■ **Set exercise 1**
In the calendar rows below, begin at the line that has "as H:MM AM/PM." and stop after the line that has "3:45 PM to 5:00 PM". Format those lines as a Markdown table with the columns No. and Line, leaving out blank lines and any pictures.

■ **Page text**
━━━━
10 Ways to Encourage Explorative Learning
(complete with lots of excellent links you really should check out!)
Explore. As adults we often forget to explore. So it's good to be purposeful about it. We are some of our children's greatest role models, so if they don't see us exploring, why would they explore, themselves? When my son was very young, he told me that he would grow up to work on a computer. "Why?" I asked him. "Do you like computers?" At that point, he rarely was in contact with a computer. "Because I will be a Pappa, and work on the computer like Pappa does!" He didn't see any other direction for himself, and it's hard to stray from our own expectations. This was a good reminder to us of the necessity not just to explore, ourselves, but to be seen exploring. And of course, we benefit, too, since being curious not only improves our social lives and neural function, but also makes us happy.
Get creative. Dance, sing, paint, build forts, play drums on hollow logs, and tell stories. The key here is not to learn a craft, but to explore avenues of self-expression. These activities not only help us achieve psychological and physical health, but also help us reflect and develop deeper understanding of all other activities. Creativity serves to connect and integrate our cognitive, emotional, and physical selves, so that whatever we learn through exploration can be assimilated wholly. It's important, too, not to just give our children opportunities for creativity, but to be creative, ourselves. My husband makes time to play his accordion every day, and sometimes the kids join him. None of them have had lessons; they're just exploring, and in their own unique ways, they're all growing remarkably in the process.
Be approachable. Whether your kids want to know about sex, drugs, divorce, or the details of your bodily functions, try to find it within you to share. Obviously we all have our boundaries, but exploration includes a lot of mental processing of the taboo topics that come up in life, and if there's nobody trustworthy to ask about these things, where will our kids turn? I try very hard to be open with my kids, even to their embarrassment, I confess. But in return, they seem to trust me enough to ask the big questions.
━━━━
■ **Task data**
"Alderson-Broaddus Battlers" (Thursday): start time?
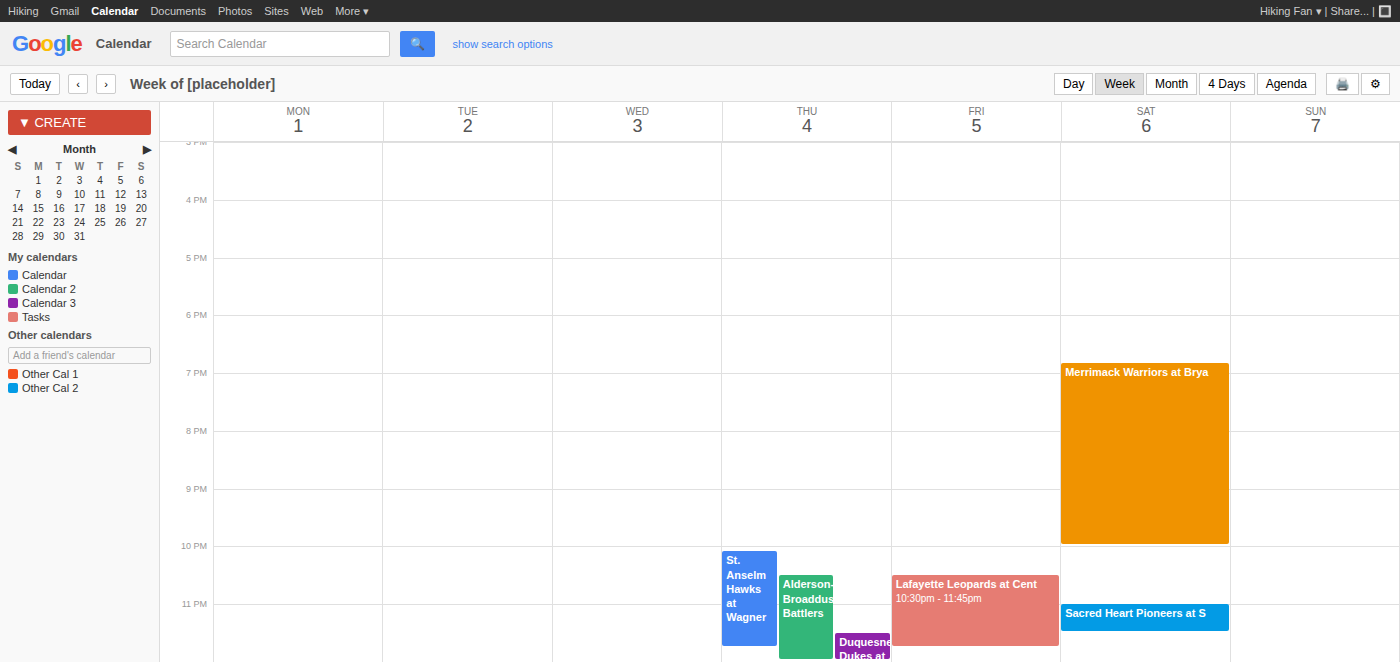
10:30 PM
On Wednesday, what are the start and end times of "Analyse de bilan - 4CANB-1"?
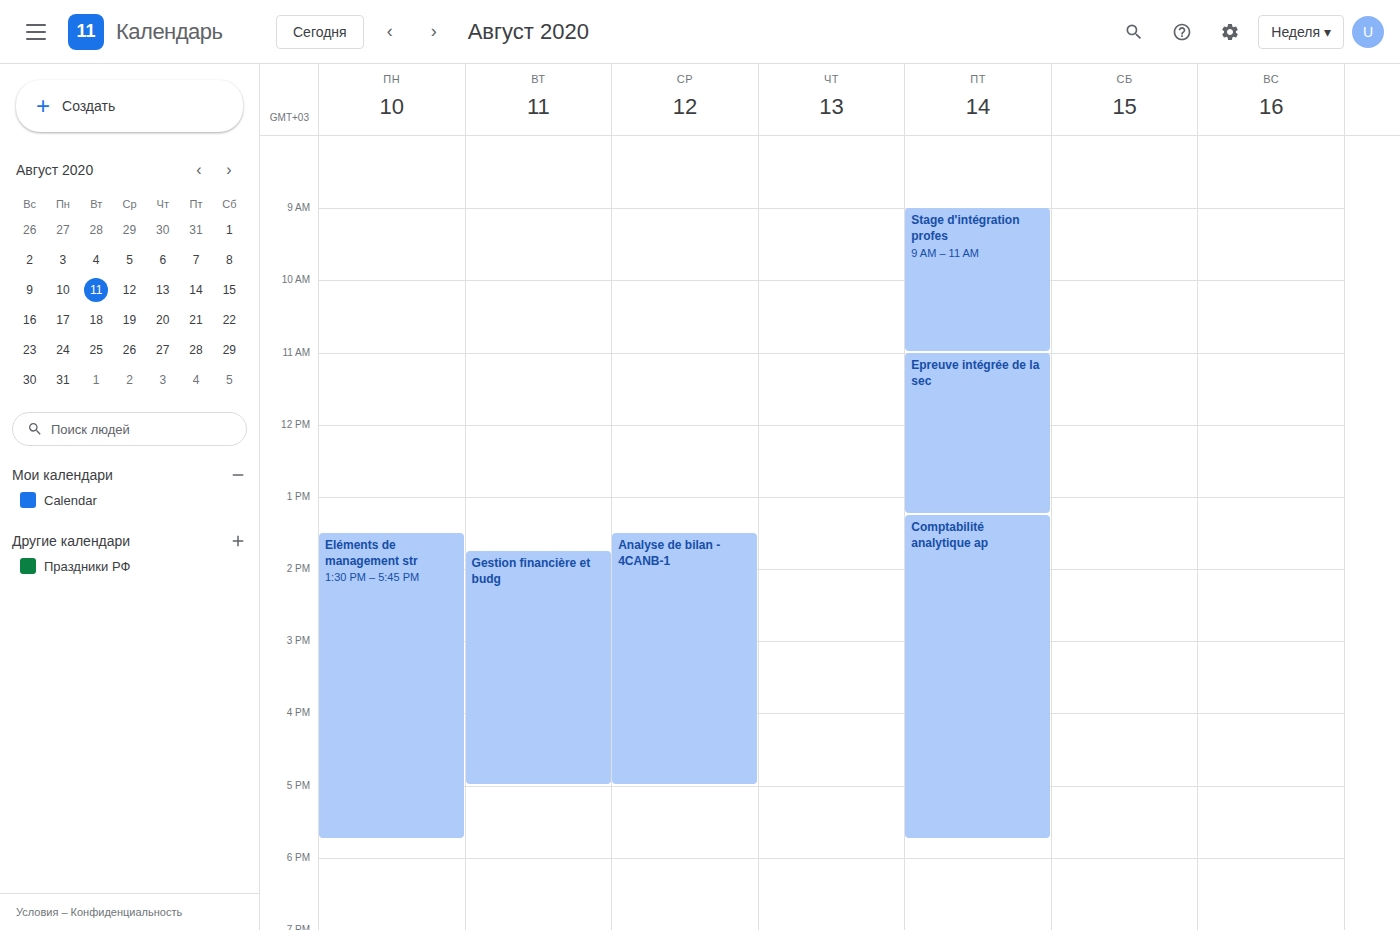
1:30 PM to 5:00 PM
━━━━
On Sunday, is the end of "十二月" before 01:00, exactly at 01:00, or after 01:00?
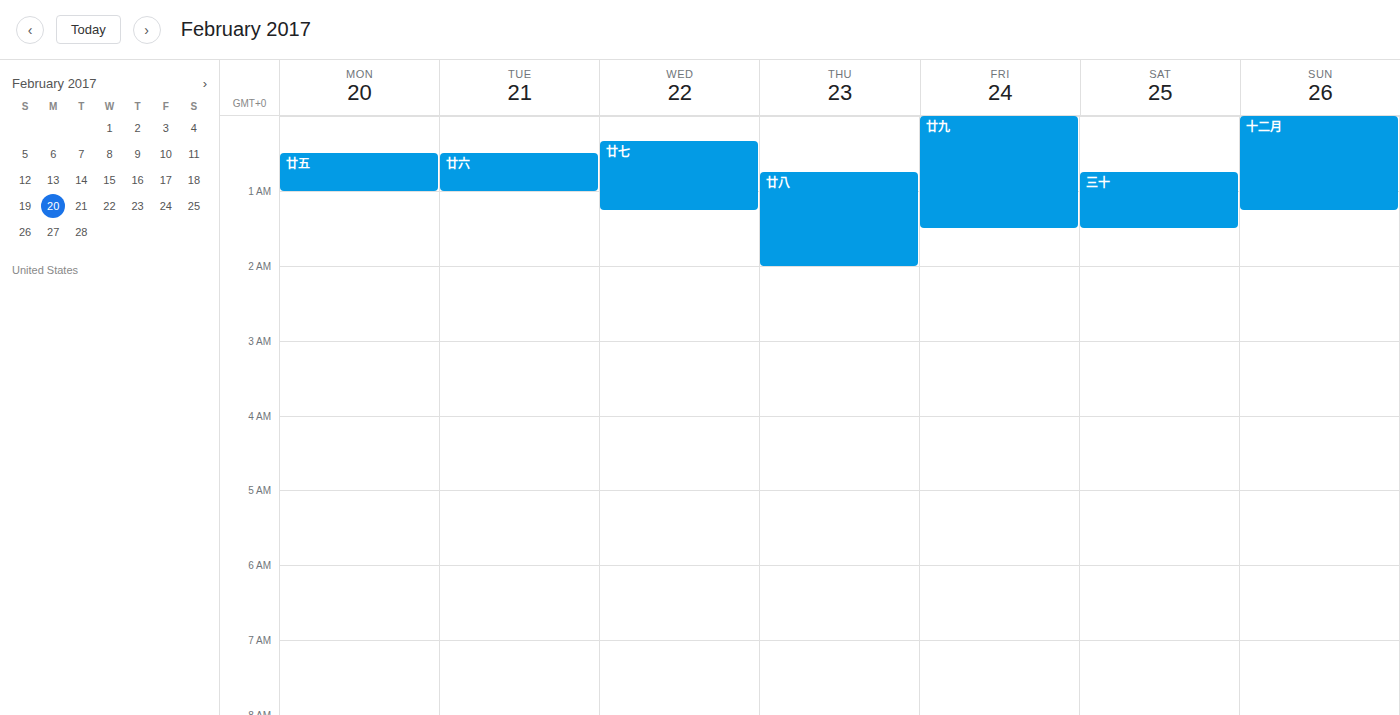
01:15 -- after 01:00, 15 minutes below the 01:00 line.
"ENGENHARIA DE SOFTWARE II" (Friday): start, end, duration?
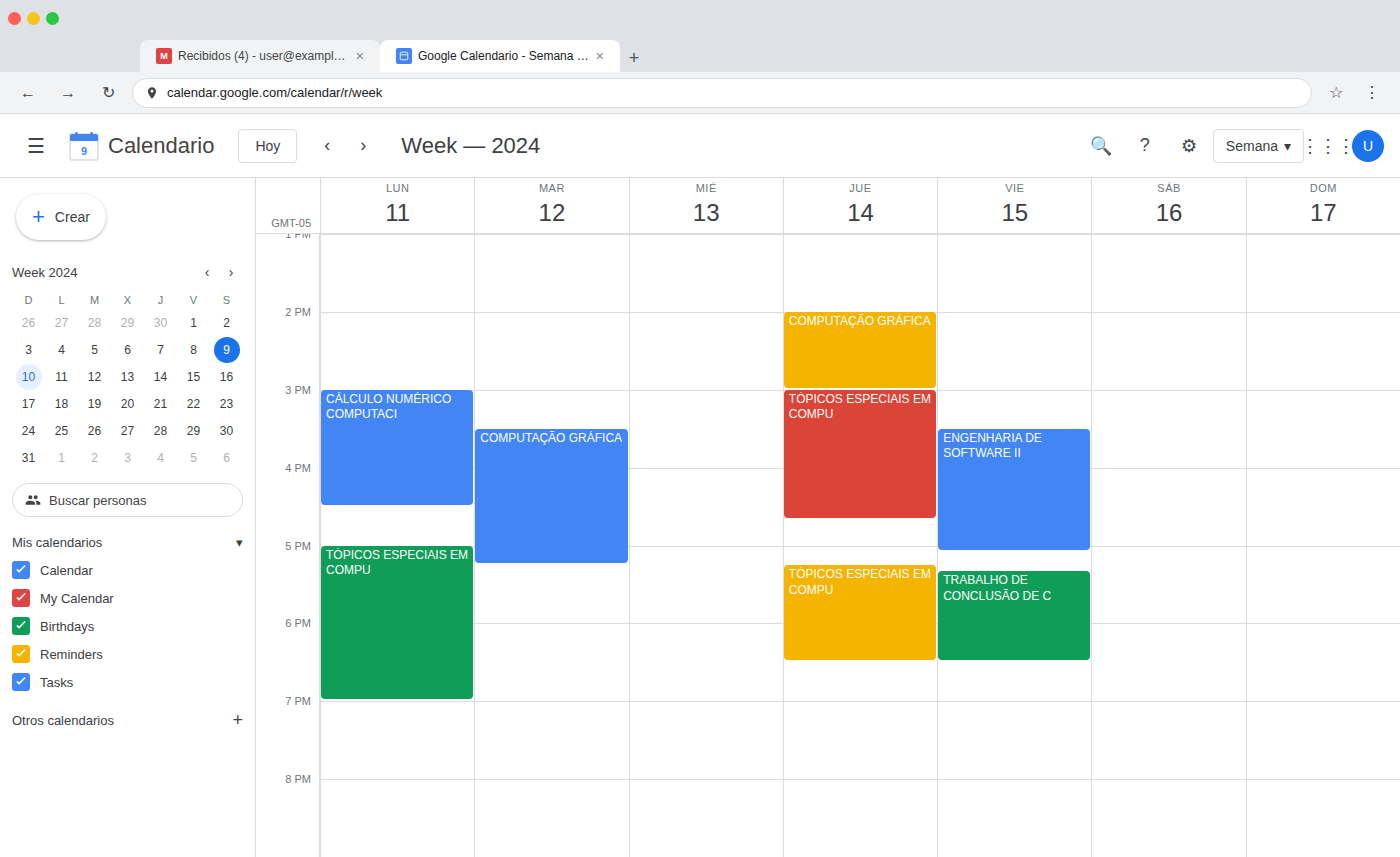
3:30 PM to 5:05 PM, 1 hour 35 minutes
━━━━
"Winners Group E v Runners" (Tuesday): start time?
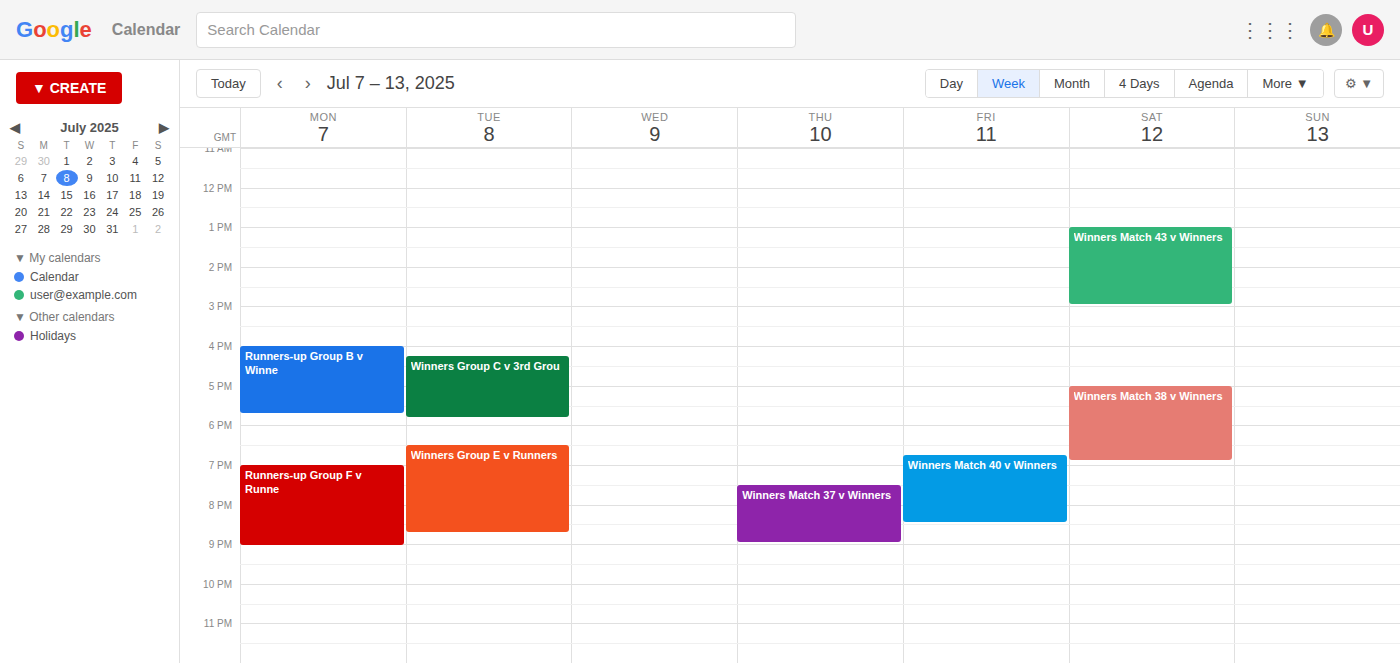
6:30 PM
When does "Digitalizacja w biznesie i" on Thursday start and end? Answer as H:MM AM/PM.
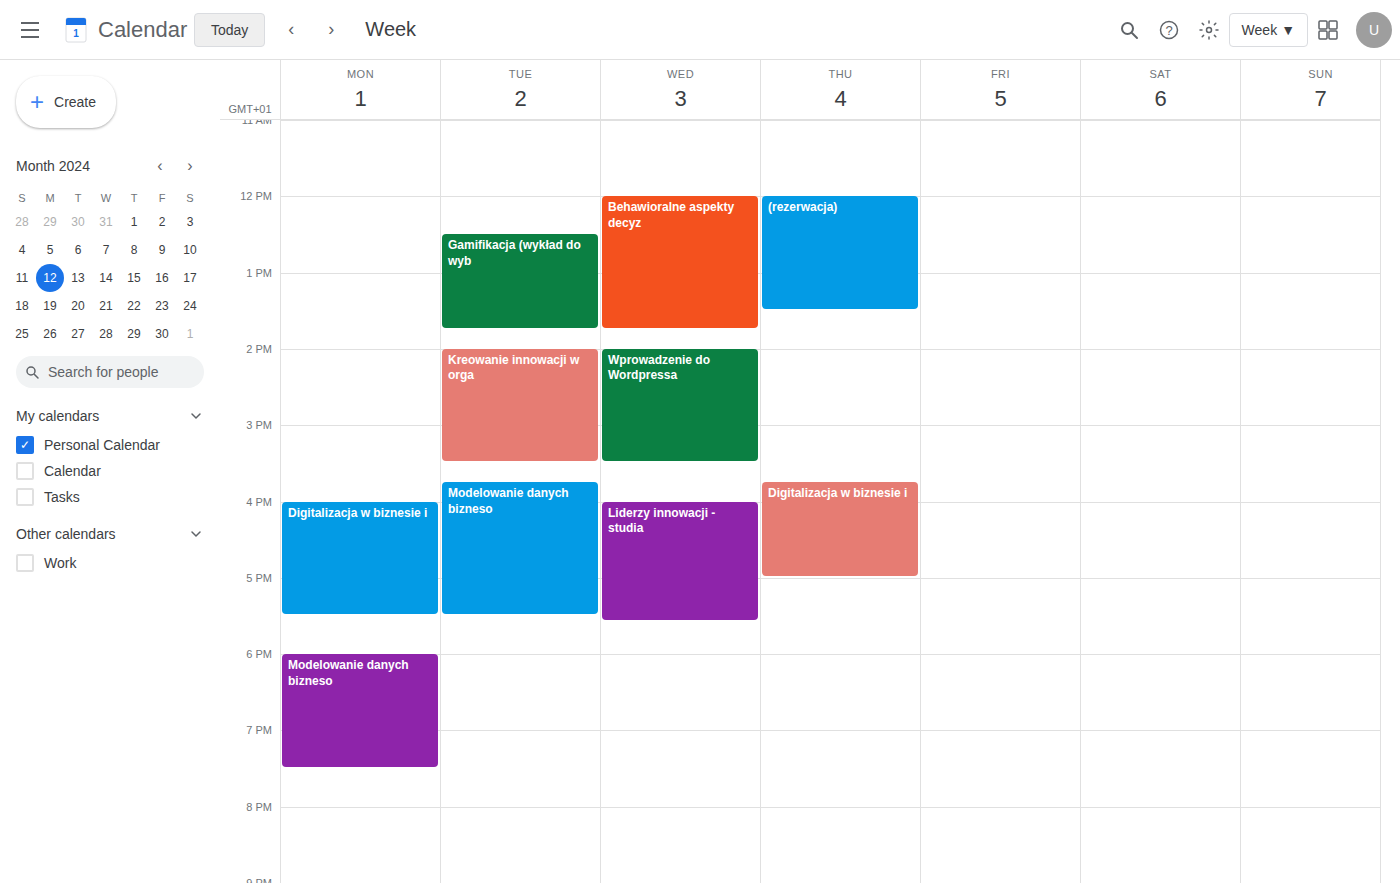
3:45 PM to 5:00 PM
━━━━
■ **Set exercise 2**
According to the page on explorative learning, what instrument does the writer's husband play every day?

■ **Correct response 1**
| No. | Line |
|---|---|
| 1 | When does "Digitalizacja w biznesie i" on Thursday start and end? Answer as H:MM AM/PM. |
| 2 | 3:45 PM to 5:00 PM |

■ **Correct response 2**
The accordion.